*CONSEGNA 1*.
Nella citazione da pagina 16 dell'estratto della fonte si parla di «falsi ritorni» a Napoli. Spiega, in una o tre frasi, perché quei ritorni non erano veri ritorni secondo il testo.
*CONSEGNA 2*.
Secondo l'estratto della fonte, in che anno è morto Ermanno Rea?
=== ESTRATTO DELLA FONTE ===
Il libro è uscito nel 2007; Ermanno Rea aveva ottant’anni. In seguito ha pubblicato altri libri, soprattutto raccolte di fotografie. È morto nel 2016, vecchissimo, come un personaggio biblico, forse “sazio della vita”.
Racconta il suo incontro con Caracas quando accettò un lavoro fisso a Napoli, dopo anni di assenza.
Pag.16: “Quando lo conobbi, ero tornato da poco a Napoli dopo un’assenza durata all’incirca un cinquantennio. Non che non avessi più sfiorato i suoi marciapiedi. Anzi, di falsi ritorni ce n’erano stati parecchi, ma tutti fugacissimi e nevrotici: un abbraccio a qualcuno, e via; una lacrima appresso a un’esequie, e via; uno sguardo al mare, e via. Con la testa invariabilmente abbassata sul petto e un che di furtivo, di colpevole e impaziente nei movimenti. Cinquant’anni sono tanti, una vita. Perché me ne andai? Caracas sorride. «Se non lo sai tu!».”
Un giovane napoletano avrebbe detto: «Si nun’ossajətu!».
=== DATI IN ESAME ===
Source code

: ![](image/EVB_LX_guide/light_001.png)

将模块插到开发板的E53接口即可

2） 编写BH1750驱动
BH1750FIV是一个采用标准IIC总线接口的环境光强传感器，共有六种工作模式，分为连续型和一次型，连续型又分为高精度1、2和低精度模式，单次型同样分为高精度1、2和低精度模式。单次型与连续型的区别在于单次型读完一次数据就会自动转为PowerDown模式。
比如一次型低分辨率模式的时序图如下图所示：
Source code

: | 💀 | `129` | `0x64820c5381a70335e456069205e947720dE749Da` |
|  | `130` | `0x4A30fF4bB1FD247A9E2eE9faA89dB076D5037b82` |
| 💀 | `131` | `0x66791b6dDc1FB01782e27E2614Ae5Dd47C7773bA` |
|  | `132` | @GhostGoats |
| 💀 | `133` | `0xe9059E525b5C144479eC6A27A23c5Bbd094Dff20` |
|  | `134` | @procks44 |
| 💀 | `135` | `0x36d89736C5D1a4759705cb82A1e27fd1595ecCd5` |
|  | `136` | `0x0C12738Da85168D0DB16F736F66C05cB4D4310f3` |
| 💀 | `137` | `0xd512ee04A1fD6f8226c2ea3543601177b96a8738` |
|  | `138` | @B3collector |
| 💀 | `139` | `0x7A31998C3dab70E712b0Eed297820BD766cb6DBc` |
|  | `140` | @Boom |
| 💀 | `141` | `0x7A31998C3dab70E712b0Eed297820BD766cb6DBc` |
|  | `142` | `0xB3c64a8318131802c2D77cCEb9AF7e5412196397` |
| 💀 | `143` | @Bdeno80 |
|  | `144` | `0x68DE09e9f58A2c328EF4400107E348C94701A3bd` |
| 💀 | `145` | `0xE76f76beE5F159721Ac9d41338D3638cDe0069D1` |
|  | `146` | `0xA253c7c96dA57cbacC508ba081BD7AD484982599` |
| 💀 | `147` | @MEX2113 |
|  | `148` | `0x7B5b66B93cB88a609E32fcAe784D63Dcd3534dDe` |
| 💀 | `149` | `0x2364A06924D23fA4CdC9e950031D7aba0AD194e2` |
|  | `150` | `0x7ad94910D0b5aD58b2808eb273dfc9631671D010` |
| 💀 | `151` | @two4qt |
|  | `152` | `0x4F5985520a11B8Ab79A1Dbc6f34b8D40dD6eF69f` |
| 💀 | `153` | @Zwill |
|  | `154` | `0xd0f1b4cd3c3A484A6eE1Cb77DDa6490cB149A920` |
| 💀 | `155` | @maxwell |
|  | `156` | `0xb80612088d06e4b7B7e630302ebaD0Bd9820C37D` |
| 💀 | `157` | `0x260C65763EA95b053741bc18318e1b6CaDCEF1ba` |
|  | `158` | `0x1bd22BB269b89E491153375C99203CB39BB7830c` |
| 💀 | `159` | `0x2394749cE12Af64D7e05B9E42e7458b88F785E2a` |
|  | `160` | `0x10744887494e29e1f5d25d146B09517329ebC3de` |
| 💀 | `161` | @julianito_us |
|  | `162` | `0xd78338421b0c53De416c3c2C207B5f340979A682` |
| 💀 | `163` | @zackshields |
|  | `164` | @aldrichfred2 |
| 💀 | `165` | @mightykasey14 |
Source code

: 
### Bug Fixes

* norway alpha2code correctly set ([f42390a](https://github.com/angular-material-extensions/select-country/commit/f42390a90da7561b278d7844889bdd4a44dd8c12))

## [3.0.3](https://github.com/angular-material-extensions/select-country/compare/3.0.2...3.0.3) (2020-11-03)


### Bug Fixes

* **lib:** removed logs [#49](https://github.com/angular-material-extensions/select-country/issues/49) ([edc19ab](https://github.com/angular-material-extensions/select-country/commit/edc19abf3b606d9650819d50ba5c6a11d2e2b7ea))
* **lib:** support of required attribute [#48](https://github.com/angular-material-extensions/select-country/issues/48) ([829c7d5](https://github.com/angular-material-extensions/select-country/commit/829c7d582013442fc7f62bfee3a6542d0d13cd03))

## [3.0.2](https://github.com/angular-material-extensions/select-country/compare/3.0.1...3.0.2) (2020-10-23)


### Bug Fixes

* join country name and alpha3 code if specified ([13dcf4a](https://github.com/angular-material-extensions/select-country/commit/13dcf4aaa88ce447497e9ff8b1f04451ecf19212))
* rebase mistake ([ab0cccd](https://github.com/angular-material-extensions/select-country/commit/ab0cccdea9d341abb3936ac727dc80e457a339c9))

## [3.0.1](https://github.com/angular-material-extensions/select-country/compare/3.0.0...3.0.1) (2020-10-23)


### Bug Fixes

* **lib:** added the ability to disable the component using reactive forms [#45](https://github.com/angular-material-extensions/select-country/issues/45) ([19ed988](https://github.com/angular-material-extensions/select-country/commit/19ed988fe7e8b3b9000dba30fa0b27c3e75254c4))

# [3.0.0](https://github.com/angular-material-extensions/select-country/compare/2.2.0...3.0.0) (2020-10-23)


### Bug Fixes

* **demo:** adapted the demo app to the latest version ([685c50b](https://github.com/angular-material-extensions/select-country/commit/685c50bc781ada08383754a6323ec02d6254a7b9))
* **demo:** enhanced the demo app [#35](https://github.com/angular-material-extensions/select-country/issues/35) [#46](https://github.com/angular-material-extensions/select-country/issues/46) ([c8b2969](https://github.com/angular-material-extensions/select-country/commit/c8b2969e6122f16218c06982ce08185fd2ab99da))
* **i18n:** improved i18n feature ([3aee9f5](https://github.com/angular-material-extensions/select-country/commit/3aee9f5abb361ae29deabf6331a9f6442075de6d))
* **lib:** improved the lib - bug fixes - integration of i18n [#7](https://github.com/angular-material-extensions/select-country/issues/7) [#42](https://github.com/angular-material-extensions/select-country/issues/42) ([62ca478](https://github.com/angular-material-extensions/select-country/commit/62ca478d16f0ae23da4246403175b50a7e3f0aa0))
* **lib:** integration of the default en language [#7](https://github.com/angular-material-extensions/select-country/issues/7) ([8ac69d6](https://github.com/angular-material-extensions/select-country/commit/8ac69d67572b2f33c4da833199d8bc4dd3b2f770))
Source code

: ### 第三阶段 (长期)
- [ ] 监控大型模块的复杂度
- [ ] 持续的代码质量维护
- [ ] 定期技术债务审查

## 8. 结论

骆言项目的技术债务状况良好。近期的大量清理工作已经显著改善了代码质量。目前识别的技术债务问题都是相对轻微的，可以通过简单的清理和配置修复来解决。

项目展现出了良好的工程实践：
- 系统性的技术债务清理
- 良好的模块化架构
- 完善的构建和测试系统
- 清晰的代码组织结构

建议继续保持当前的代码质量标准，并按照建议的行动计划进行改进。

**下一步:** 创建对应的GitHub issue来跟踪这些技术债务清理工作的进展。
===
*RISPOSTA 1*.
Erano tutti fugacissimi e nevrotici: un abbraccio a qualcuno, una lacrima a un funerale, uno sguardo al mare, e subito via. Chi narra quindi non si fermava mai davvero in città.

*RISPOSTA 2*.
Nel 2016.